So I blinked and summer’s gone. SERIOUSLY. How is it possible for an entire season to just evaporate into thin air?
Mike started his regular fall work schedule this week, and the boys and I are watching the first day of FIRST GRADE race towards us. Oh right, and we’re having a BABY next month. Ready or not baby Micah is on. his. way.
I am so excited for what’s coming this Fall.
Mike started a new tradition this year with the boys. Once a month they have a “boys only” morning with my Dad that usually consists of breakfast and an easy activity they all can share (like Home Depot’s free Saturday morning projects). Mike preps the boys with questions to ask Papa (and himself) about life and they talk. This perhaps, is one of the boys favorite Saturdays of the month.
August’s Boy’s Club happened to be epic. Mike’s Dad was in town, so the boys were able to share the morning with both their Papas. I still can’t believe how amazing it is for the boys to get this kind of experience. Mike and I never had that kind of opportunity with our Grandpas – or our Grandmas for that matter. We’re looking forward to including uncles and even cousins in the months ahead.
These are the kind of moments that lasting family memories are made of and we are so incredibly blessed.
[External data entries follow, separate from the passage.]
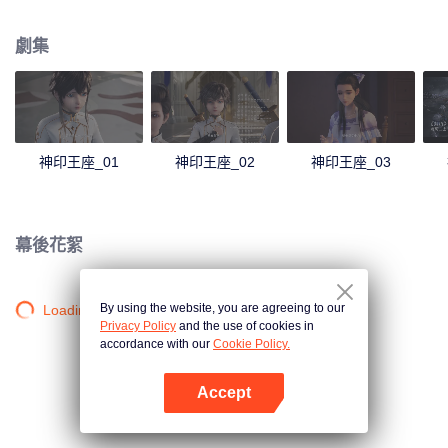
行組織六大聖殿，阻擋魔族前進的腳步，逐漸形成人魔共存的局面。 主角龍皓
晨，為救母加入六大聖殿之一的騎士聖殿成為一名騎士，在一步步成長冒險
劇集
中，奇遇，詭計，命運般的愛情與友情不斷在他身上上演。龍皓晨堅守騎士精
神，通過自己的人格與努力，贏得他人認可。他先是與六大聖殿其他天才少年
組成“1號獵魔團”對抗魔族，為人類的生存與尊嚴奮戰。同時不惜獻出生命，守
護自己的夥伴與最珍貴的愛人。而世界的局勢變化難測，更多的陰謀在醞釀，
更深的祕密也等著他卻揭開。 而最終龍皓晨是否能贏得神印王座的認可，登上
騎士聖殿的最高榮耀，同時他又是否能面對所有真相揭開的那一刻，化解整個
神印王座_01
神印王座_02
神印王座_03
世界最大的危機，一切都有待揭曉。
幕後花絮
By using the website, you are agreeing to our
Loading…
Privacy Policy
and the use of cookies in
accordance with our
Cookie Policy.
Accept
打開App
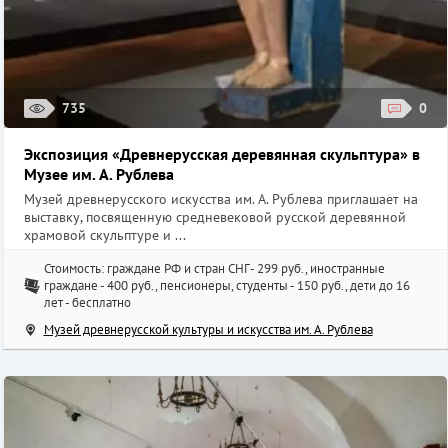
735
0
Экспозиция «Древнерусская деревянная скульптура» в
Музее им. А. Рублева
Музей древнерусского искусства им. А. Рублева приглашает на
выставку, посвященную средневековой русской деревянной
храмовой скульптуре и ...
Стоимость: граждане РФ и стран СНГ- 299 руб., иностранные
граждане - 400 руб., пенсионеры, студенты - 150 руб., дети до 16
лет - бесплатно
Музей древнерусской культуры и искусства им. А. Рублева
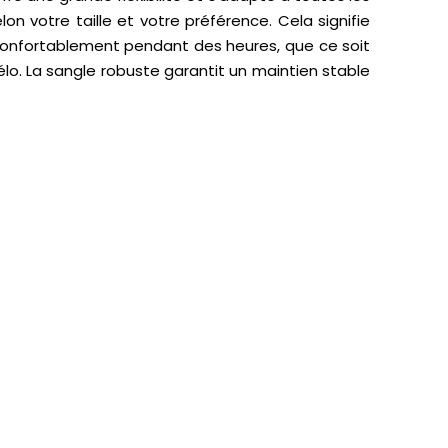
n votre taille et votre préférence. Cela signifie
confortablement pendant des heures, que ce soit
vélo. La sangle robuste garantit un maintien stable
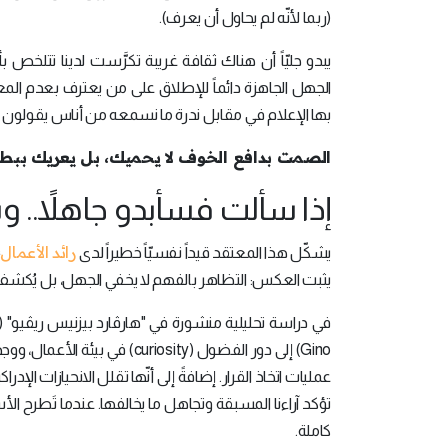
(ربما لأنّه لم يحاول أن يعرف).
يبدو جليّاً أن هناك ثقافة غريبة تكرَّست لدينا تتلخص
الجهل الجاهزة دائماً للإطلاق على من يعترف بعدم المع
بها الإعلام في مقابل ندرة ما نسمعه من أناس يقولون ب
الصمت بدافع الخوف لا يحميك، بل يعريك ببطء
إذا سألت فسأبدو جاهلاً.. 
رائد الأعمال
يشكّل هذا المعتقد قيداً نفسيّاً خطيراً لدى
؛
يثبت العكس: التظاهر بالفهم لا يخفي الجهل، بل يُكشف ببط
Gino) إلى دور الفضول (osity
تؤكد آراءنا المسبقة وتجاهل ما يخالفها. عندما تَطرح ال
كاملة.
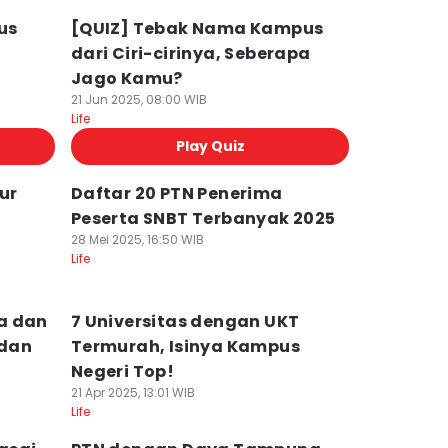
us
[QUIZ] Tebak Nama Kampus
dari Ciri-cirinya, Seberapa
Jago Kamu?
21 Jun 2025, 08:00 WIB
Life
Play Quiz
ur
Daftar 20 PTN Penerima
Peserta SNBT Terbanyak 2025
28 Mei 2025, 16:50 WIB
Life
a dan
7 Universitas dengan UKT
 dan
Termurah, Isinya Kampus
Negeri Top!
21 Apr 2025, 13:01 WIB
Life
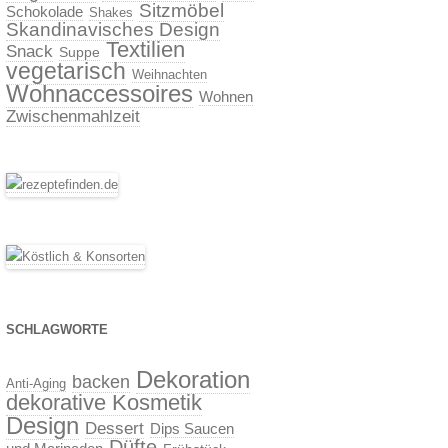
Sitzmöbel
Schokolade
Shakes
Skandinavisches Design
Textilien
Snack
Suppe
vegetarisch
Weihnachten
Wohnaccessoires
Wohnen
Zwischenmahlzeit
SCHLAGWORTE
Dekoration
backen
Anti-Aging
dekorative Kosmetik
Design
Dessert
Dips Saucen
Düfte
We’ve never taken the boys camping before and when our friends suggested an overnight-boys-only-backyard-camping trip at their house we were all pretty excited. My friend Kim and I hung out and worked, while Mike and Mark and the three boys did really manly outdoorsy kinds of things.
There was fishing and swimming and sleeping outside in a tent under the cool August sky. There were s’mores and laughter and memories added to a bank that’s already full of many, many good things.
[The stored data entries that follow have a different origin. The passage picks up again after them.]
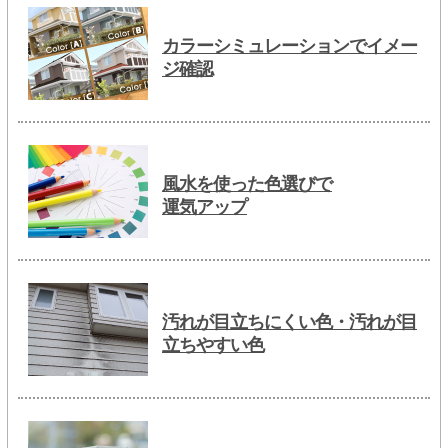
カラーシミュレーションでイメー
ジ確認
風水を使った色選びで
運気アップ
汚れが目立ちにくい色・汚れが目
立ちやすい色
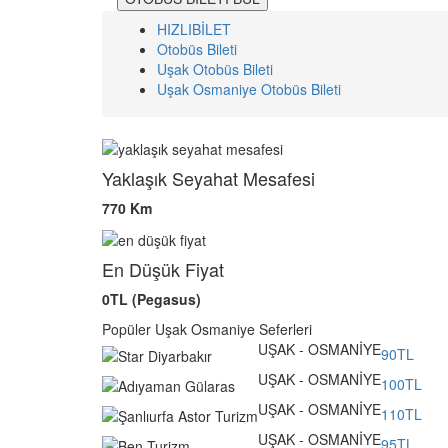
HIZLIBİLET
Otobüs Bileti
Uşak Otobüs Bileti
Uşak Osmaniye Otobüs Bileti
Yaklaşık Seyahat Mesafesi
770 Km
En Düşük Fiyat
0TL (Pegasus)
Popüler Uşak Osmaniye Seferleri
UŞAK - OSMANİYE
90TL
UŞAK - OSMANİYE
100TL
UŞAK - OSMANİYE
110TL
UŞAK - OSMANİYE
95TL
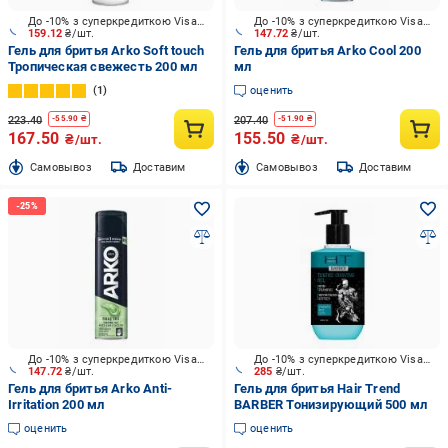
До -10% з суперкредиткою Visa Вигода
До -10% з суперкредиткою Visa Вигода
159.12
₴/шт.
147.72
₴/шт.
Гель для бритья Arko Soft touch
Гель для бритья Arko Cool 200
Тропическая свежесть 200 мл
мл
1
оценить
223.40
207.40
-
55.90
₴
-
51.90
₴
167.50
155.50
₴/шт.
₴/шт.
Cамовывоз
Доставим
Cамовывоз
Доставим
До -10% з суперкредиткою Visa Вигода
До -10% з суперкредиткою Visa Вигода
147.72
₴/шт.
285
₴/шт.
Гель для бритья Arko Anti-
Гель для бритья Hair Trend
Irritation 200 мл
BARBER Тонизирующий 500 мл
оценить
оценить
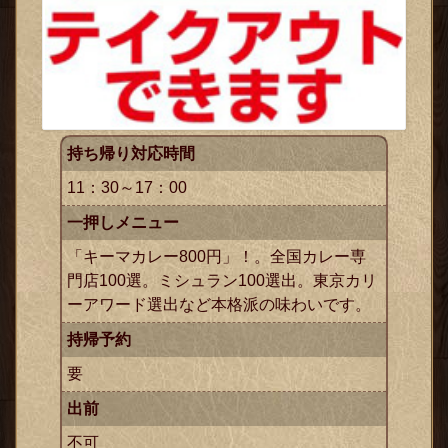
持ち帰り対応時間
11：30～17：00
一押しメニュー
「キーマカレー800円」！。全国カレー専
門店100選。ミシュラン100選出。東京カリ
ーアワード選出など本格派の味わいです。
持帰予約
要
出前
不可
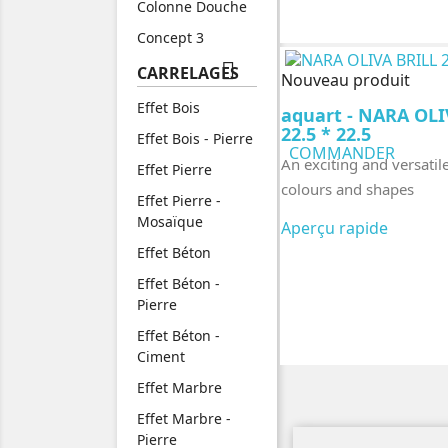
Colonne Douche
Concept 3

CARRELAGES
Nouveau produit
Effet Bois
aquart - NARA OLI
22.5 * 22.5
Effet Bois - Pierre
COMMANDER
An exciting and versatil
Effet Pierre
colours and shapes
Effet Pierre -
Mosaïque
Aperçu rapide
Effet Béton
Effet Béton -
Pierre
Effet Béton -
Ciment
Effet Marbre
Effet Marbre -
Pierre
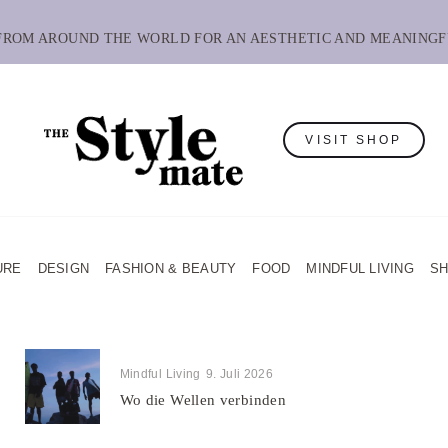
 FROM AROUND THE WORLD FOR AN AESTHETIC AND MEANINGF
VISIT SHOP
URE
DESIGN
FASHION & BEAUTY
FOOD
MINDFUL LIVING
S
Mindful Living
9. Juli 2026
Wo die Wellen verbinden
Mike and I have known Mark and Kim for the past 18+ years, and it made this momma’s heart so thankful that our boys have begun to create such a special bond. It’s not often you get this puzzle-piece type of familiarity and friendship between everyone in a family, and it’s certainly not something we want to take for granted.
Being the Difference
For the past several years we’ve trekked our way to Bourbonnais for Bears Camp. Being so close to the end of pregnancy we thought it would be better to stick closer to home and instead opted to head over to Soldier Field for Family Fest.
We may never do that again.
Our love for the Chicago Bears runs deep so I won’t get into all the specifics, but I will say that leaving the parking lot at the end of the event was the coup de grace of a very frustrating day. After sitting for over 40 minutes in the exact same place in line (about three feet outside of our original parking spot), I took over the wheel and Mike took a walk to the lot’s exit to see what was going on.
It wasn’t long before we slowly started creeping forward. As we made our way closer to the exit I called Mike to find out where he was and jokingly asked if he was directing traffic.
The first thought that entered my pregnant mind was borderline rage. HOW DARE it be that my husband have to direct traffic at SOLDIER FIELD when we PAID MONEY to park our car!!
And then Jesus came to bring me perspective and I realized there was an incredible teaching moment in this infuriating situation.
We can ALWAYS choose to be the difference.
Everyone else in the parking lot was stuck. Everyone else was upset and frustrated. But Mike (and two other fans) were the only ones to actually get out of their cars and do something productive about it, and traffic moved because of it.
There are SO MANY times in life, it’s just easier to sit on the sidelines and point fingers and complain. But that never amounts to more than skyrocketing blood pressure and aggravation. I want to be the kind of person that’s capable of setting aside long days and inconvenient stressful situations to see how I can be an agent of change. Not a passive aggressor.
Mike reminded me so practically it’s always an option to be the difference. It’s always a choice I can make.